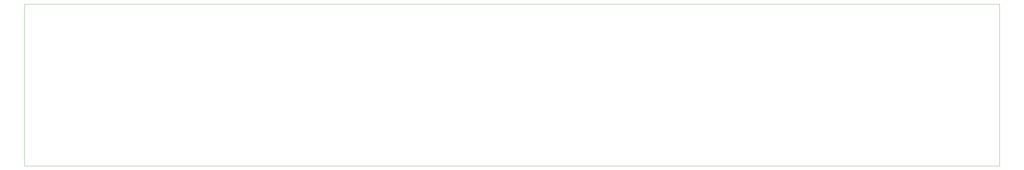
<source format=gbr>
%TF.GenerationSoftware,KiCad,Pcbnew,(6.0.2)*%
%TF.CreationDate,2022-04-02T12:49:41+02:00*%
%TF.ProjectId,Power Bus,506f7765-7220-4427-9573-2e6b69636164,1*%
%TF.SameCoordinates,Original*%
%TF.FileFunction,Profile,NP*%
%FSLAX46Y46*%
G04 Gerber Fmt 4.6, Leading zero omitted, Abs format (unit mm)*
G04 Created by KiCad (PCBNEW (6.0.2)) date 2022-04-02 12:49:41*
%MOMM*%
%LPD*%
G01*
G04 APERTURE LIST*
%TA.AperFunction,Profile*%
%ADD10C,0.100000*%
%TD*%
G04 APERTURE END LIST*
D10*
X50000000Y-150000000D02*
X350000000Y-150000000D01*
X50000000Y-100000000D02*
X50000000Y-150000000D01*
X350000000Y-100000000D02*
X50000000Y-100000000D01*
X350000000Y-150000000D02*
X350000000Y-100000000D01*
M02*

</source>
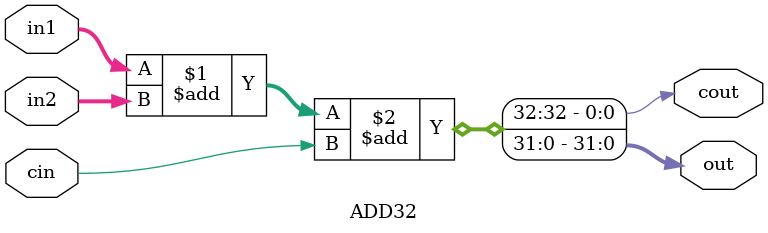
<source format=v>
module ADD32 #(parameter SIZE = 32)(input [SIZE-1:0] in1, in2, 
    input cin, output [SIZE-1:0] out, output cout);
assign {cout, out} = in1 + in2 + cin;
endmodule
</source>
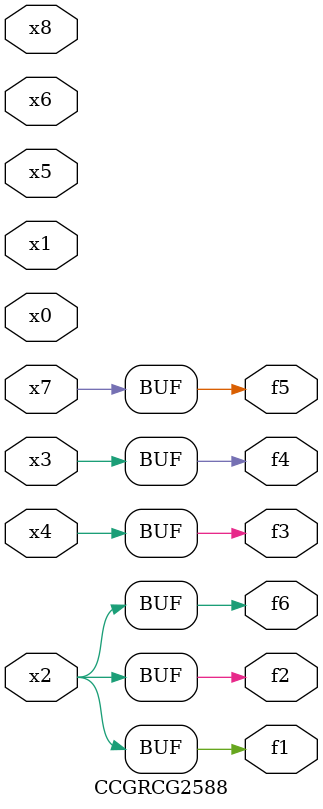
<source format=v>
module CCGRCG2588(
	input x0, x1, x2, x3, x4, x5, x6, x7, x8,
	output f1, f2, f3, f4, f5, f6
);
	assign f1 = x2;
	assign f2 = x2;
	assign f3 = x4;
	assign f4 = x3;
	assign f5 = x7;
	assign f6 = x2;
endmodule

</source>
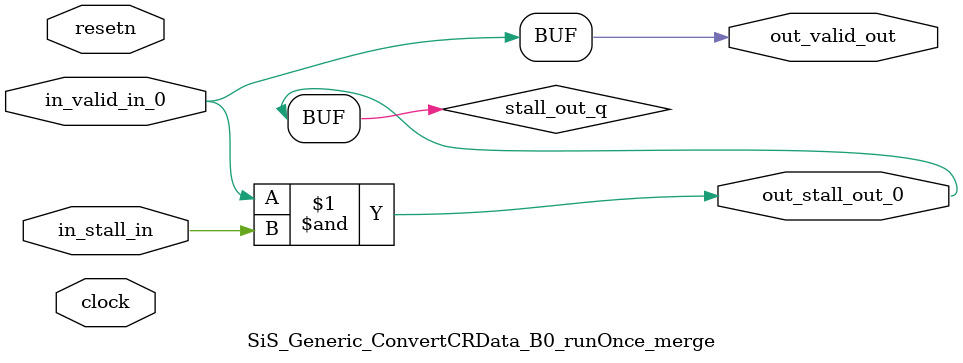
<source format=sv>



(* altera_attribute = "-name AUTO_SHIFT_REGISTER_RECOGNITION OFF; -name MESSAGE_DISABLE 10036; -name MESSAGE_DISABLE 10037; -name MESSAGE_DISABLE 14130; -name MESSAGE_DISABLE 14320; -name MESSAGE_DISABLE 15400; -name MESSAGE_DISABLE 14130; -name MESSAGE_DISABLE 10036; -name MESSAGE_DISABLE 12020; -name MESSAGE_DISABLE 12030; -name MESSAGE_DISABLE 12010; -name MESSAGE_DISABLE 12110; -name MESSAGE_DISABLE 14320; -name MESSAGE_DISABLE 13410; -name MESSAGE_DISABLE 113007; -name MESSAGE_DISABLE 10958" *)
module SiS_Generic_ConvertCRData_B0_runOnce_merge (
    input wire [0:0] in_stall_in,
    input wire [0:0] in_valid_in_0,
    output wire [0:0] out_stall_out_0,
    output wire [0:0] out_valid_out,
    input wire clock,
    input wire resetn
    );

    wire [0:0] stall_out_q;


    // stall_out(LOGICAL,6)
    assign stall_out_q = in_valid_in_0 & in_stall_in;

    // out_stall_out_0(GPOUT,4)
    assign out_stall_out_0 = stall_out_q;

    // out_valid_out(GPOUT,5)
    assign out_valid_out = in_valid_in_0;

endmodule

</source>
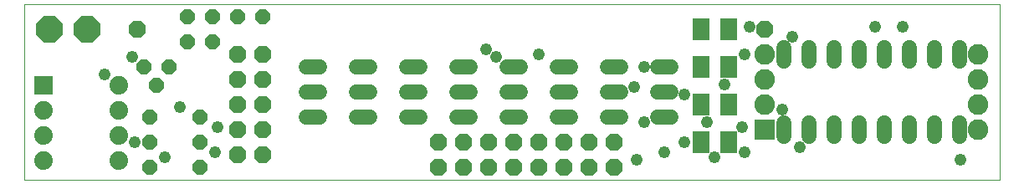
<source format=gbs>
G75*
%MOIN*%
%OFA0B0*%
%FSLAX24Y24*%
%IPPOS*%
%LPD*%
%AMOC8*
5,1,8,0,0,1.08239X$1,22.5*
%
%ADD10C,0.0000*%
%ADD11R,0.0740X0.0740*%
%ADD12C,0.0740*%
%ADD13OC8,0.0600*%
%ADD14OC8,0.1080*%
%ADD15OC8,0.0680*%
%ADD16C,0.0820*%
%ADD17R,0.0820X0.0820*%
%ADD18C,0.0600*%
%ADD19R,0.0710X0.0867*%
%ADD20C,0.0480*%
D10*
X000100Y000130D02*
X000100Y007126D01*
X038970Y007126D01*
X038970Y000130D01*
X000100Y000130D01*
D11*
X000850Y003880D03*
D12*
X003850Y003880D03*
X003850Y002880D03*
X000850Y002880D03*
X000850Y001880D03*
X003850Y001880D03*
X003850Y000880D03*
X000850Y000880D03*
D13*
X005100Y000630D03*
X007100Y000630D03*
X007100Y001630D03*
X005100Y001630D03*
X005100Y002630D03*
X007100Y002630D03*
X005350Y003880D03*
X004850Y004630D03*
X005850Y004630D03*
X006600Y005630D03*
X007600Y005630D03*
X007600Y006630D03*
X006600Y006630D03*
X008600Y006630D03*
X009600Y006630D03*
D14*
X002600Y006130D03*
X001100Y006130D03*
D15*
X004600Y006130D03*
X008600Y005130D03*
X009600Y005130D03*
X009600Y004130D03*
X008600Y004130D03*
X008600Y003130D03*
X009600Y003130D03*
X009600Y002130D03*
X008600Y002130D03*
X008600Y001130D03*
X009600Y001130D03*
X016600Y000630D03*
X017600Y000630D03*
X018600Y000630D03*
X019600Y000630D03*
X020600Y000630D03*
X021600Y000630D03*
X022600Y000630D03*
X023600Y000630D03*
X023600Y001630D03*
X022600Y001630D03*
X021600Y001630D03*
X020600Y001630D03*
X019600Y001630D03*
X018600Y001630D03*
X017600Y001630D03*
X016600Y001630D03*
X029600Y006130D03*
D16*
X029600Y005130D03*
X029600Y004130D03*
X029600Y003130D03*
X038100Y003130D03*
X038100Y002130D03*
X038100Y004130D03*
X038100Y005130D03*
D17*
X029600Y002130D03*
D18*
X030350Y001870D02*
X030350Y002390D01*
X031350Y002390D02*
X031350Y001870D01*
X032350Y001870D02*
X032350Y002390D01*
X033350Y002390D02*
X033350Y001870D01*
X034350Y001870D02*
X034350Y002390D01*
X035350Y002390D02*
X035350Y001870D01*
X036350Y001870D02*
X036350Y002390D01*
X037350Y002390D02*
X037350Y001870D01*
X025860Y002630D02*
X025340Y002630D01*
X023860Y002630D02*
X023340Y002630D01*
X021860Y002630D02*
X021340Y002630D01*
X019860Y002630D02*
X019340Y002630D01*
X017860Y002630D02*
X017340Y002630D01*
X015860Y002630D02*
X015340Y002630D01*
X013860Y002630D02*
X013340Y002630D01*
X011860Y002630D02*
X011340Y002630D01*
X011340Y003630D02*
X011860Y003630D01*
X013340Y003630D02*
X013860Y003630D01*
X015340Y003630D02*
X015860Y003630D01*
X017340Y003630D02*
X017860Y003630D01*
X019340Y003630D02*
X019860Y003630D01*
X021340Y003630D02*
X021860Y003630D01*
X023340Y003630D02*
X023860Y003630D01*
X025340Y003630D02*
X025860Y003630D01*
X025860Y004630D02*
X025340Y004630D01*
X023860Y004630D02*
X023340Y004630D01*
X021860Y004630D02*
X021340Y004630D01*
X019860Y004630D02*
X019340Y004630D01*
X017860Y004630D02*
X017340Y004630D01*
X015860Y004630D02*
X015340Y004630D01*
X013860Y004630D02*
X013340Y004630D01*
X011860Y004630D02*
X011340Y004630D01*
X030350Y004870D02*
X030350Y005390D01*
X031350Y005390D02*
X031350Y004870D01*
X032350Y004870D02*
X032350Y005390D01*
X033350Y005390D02*
X033350Y004870D01*
X034350Y004870D02*
X034350Y005390D01*
X035350Y005390D02*
X035350Y004870D01*
X036350Y004870D02*
X036350Y005390D01*
X037350Y005390D02*
X037350Y004870D01*
D19*
X028151Y004630D03*
X027049Y004630D03*
X027049Y006130D03*
X028151Y006130D03*
X028151Y003130D03*
X027049Y003130D03*
X027049Y001630D03*
X028151Y001630D03*
D20*
X028800Y001230D03*
X027600Y001030D03*
X025600Y001230D03*
X024500Y000930D03*
X026400Y001630D03*
X028700Y002230D03*
X027300Y002430D03*
X024800Y002430D03*
X026400Y003530D03*
X028000Y003930D03*
X024400Y003830D03*
X024800Y004630D03*
X028800Y005130D03*
X030700Y005830D03*
X029000Y006230D03*
X034000Y006230D03*
X035100Y006230D03*
X020600Y005130D03*
X018900Y005030D03*
X018500Y005330D03*
X006300Y003030D03*
X007800Y002230D03*
X004500Y001630D03*
X005700Y001030D03*
X007700Y001230D03*
X003300Y004330D03*
X004400Y005030D03*
X030300Y002930D03*
X031000Y001430D03*
X037400Y000930D03*
M02*

</source>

(Your assignment): Set down exactly the lines running from the beginning of the entries above to the line that contains "X50000000Y-100000000D02*", including both, and leave out pictures.

(Expected answer):
<source format=gbr>
%TF.GenerationSoftware,KiCad,Pcbnew,(6.0.2)*%
%TF.CreationDate,2022-04-02T12:49:41+02:00*%
%TF.ProjectId,Power Bus,506f7765-7220-4427-9573-2e6b69636164,1*%
%TF.SameCoordinates,Original*%
%TF.FileFunction,Profile,NP*%
%FSLAX46Y46*%
G04 Gerber Fmt 4.6, Leading zero omitted, Abs format (unit mm)*
G04 Created by KiCad (PCBNEW (6.0.2)) date 2022-04-02 12:49:41*
%MOMM*%
%LPD*%
G01*
G04 APERTURE LIST*
%TA.AperFunction,Profile*%
%ADD10C,0.100000*%
%TD*%
G04 APERTURE END LIST*
D10*
X50000000Y-150000000D02*
X350000000Y-150000000D01*
X50000000Y-100000000D02*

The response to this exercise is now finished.